— Да что орден! У Бевернова сила в другом. Он кесарю Фердинанду близок, а нам без кесаревой подмоги не обойтись, коли хотим Ливонию под собой оставить... а её уже вон как по куску растаскивают — и Жигимонт, и свейский Ирик, и данский Фридерик, — всем она лакома. Да нам-то можно ли без выхода к Варяжскому морю? Вот и посуди, с чего это Посольскому приказу велено чуть не пляски выплясывать вокруг Бевернова и его присных — чтобы, Боже упаси, не съехали бы от нас в недовольстве. Ибо Фердинанд, буде станет раздумывать, кого поддержать в споре за Ливонию, беспременно спросит мнения своего посла. Своего, я не оговорился! Бевернов хотя и приехал к нам якобы посол орденский, от кесаря же привёз лишь эпистолию, на самом деле представляет именно кесаря, и наши теперь это поняли. Сперва-то государь был, сказывают, зело уязвлён: пошто кесарь пишет ему через чужого посла, а не отправил своего...

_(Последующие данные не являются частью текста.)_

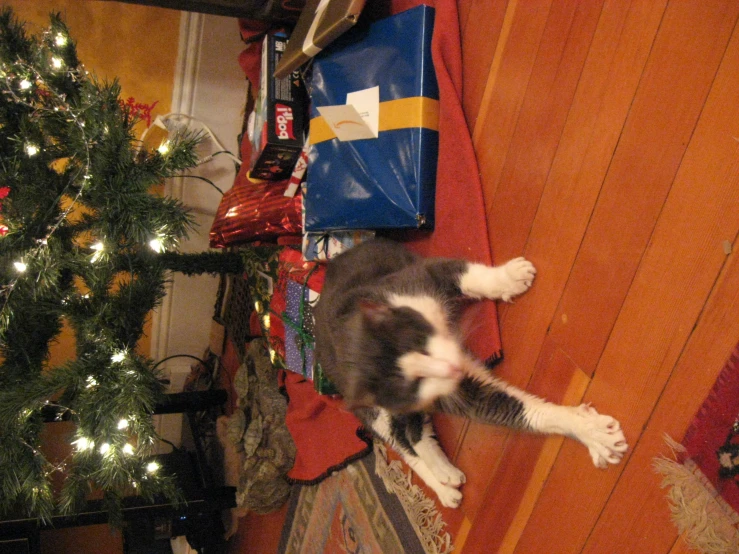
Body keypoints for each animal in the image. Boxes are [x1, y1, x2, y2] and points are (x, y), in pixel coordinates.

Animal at [312, 237, 632, 504]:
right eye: (415, 383)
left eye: (419, 342)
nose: (452, 367)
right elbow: (494, 406)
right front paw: (593, 433)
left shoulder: (410, 281)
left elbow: (464, 274)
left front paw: (511, 277)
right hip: (370, 409)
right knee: (402, 440)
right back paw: (443, 484)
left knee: (412, 431)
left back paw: (443, 469)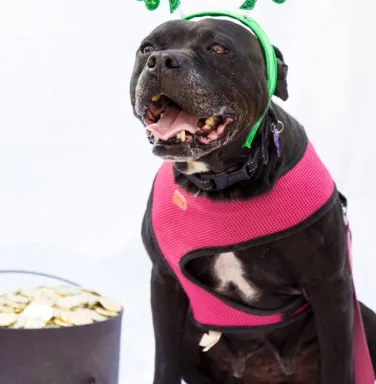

— А и впрямь, мог бы и на своего потратиться, — заметил Андрей.
— Про то не нам судить, — строго сказал Годунов. — Были, значит, причины. Одно себе уясни: наверху ничего не сделают такого, чтобы послу было в обиду. А это и тебе на руку. Мыслю, он тебя позовёт, — может, тебя потому и посылают в Коломну, а не куда подальше. Чтобы скоро было вызвать! Так ты перед ливонцами не чинись, держи себя достойно, но с вежеством. Что дурного в том, что послу захотелось тебя увидеть? Человек он в летах, может, ты один из родни у него и есть, так уж не обижай старика. А главное, помни, что покамест он тут — руки у Бомелия связаны, чего бы эта паскуда ни замышляла...
Безошибочное чутьё в сочетании с уменьем складывать верную картину из отдельных, разрозненных и зачастую обрывочных сведений, слухов и даже сплетен всегда были ценнейшими душевными качествами Димитрия Ивановича Годунова, не только ему обеспечившими долгую и успешную службу при столь опасном дворе, но и для обоих его питомцев подопечных — Бориски и Ариши — подготовившими на будущее головокружительное вознесение к наивысшим в державе высотам.
И именно это чутьё, эта проницательность помогли ему сейчас правильно разобраться в непростом деле сотника Лобанова. Арап, когда прибыл к нему со своей новостью, был в смятении: «Я, старый безумец, ничего не понял, — повторял он, порываясь драть свою и без того скудную бородёнку, — моя первая мысль была об этой Анастасии, что Андрей наконец-то от неё избавится и это будет поистине хорошо! И только потом моему притупленному годами уму открылось, что ничего хорошего тут быть не может, ибо если Андрей в безумии своём объявил о намерении взять её в жёны — от чего, видит Всемогущий, я не переставал его отговаривать, — если он это сделал, а теперь её возжелал повелитель, то — о, горе мне...»
Годунов, выслушав его, сперва тоже подумал, что из эдакого переплёта сотнику живым не выбраться. Оплакивать его он бы не стал (на Руси, ежели каждого оплакивать, слёз хватит не надолго), но парня пожалел — угораздило ведь беднягу стать царёвым соперником! И тут же, по старому своему обыкновению прикидывать возможные решения того или иного запутанного дела, он стал вертеть всё это в уме, раскладывая так и этак, — и вдруг вспомнил про ливонского посла. Один лишь раз, в случайном каком-то разговоре, дьяк Висковатый упомянул о государевом наказе всячески холить Бевернова — поелику тот-де у кесаря в ближних людях, а без кесаревой подмоги нам Ливонией не овладеть, — и этого беглого замечания, всплывшего сейчас в памяти, хватило, чтобы сразу сообразить: покуда посольство здесь, Лобанову ничто не грозит. А там видно будет!
Мысль была успокоительной, ибо позволяла самому ничего не предпринимать, однако вовсе устраниться от этого дела не давала совесть. Узнав же от стрелецкого полковника, что Андрея усылают в Коломну, Годунов и вовсе устыдился, хотя вообще был к тому не особенно склонен. Если он промолчит, а Бомелий начнёт осуществлять свой замысел в отношении дочери Фрязина, то Андрей сгоряча может натворить больших бед. Зная же о своём ливонском дядьке, будет спокойнее, а значит, и осмотрительнее. Пожалуй, ничем иным Димитрий Иванович помочь сотнику пока не мог.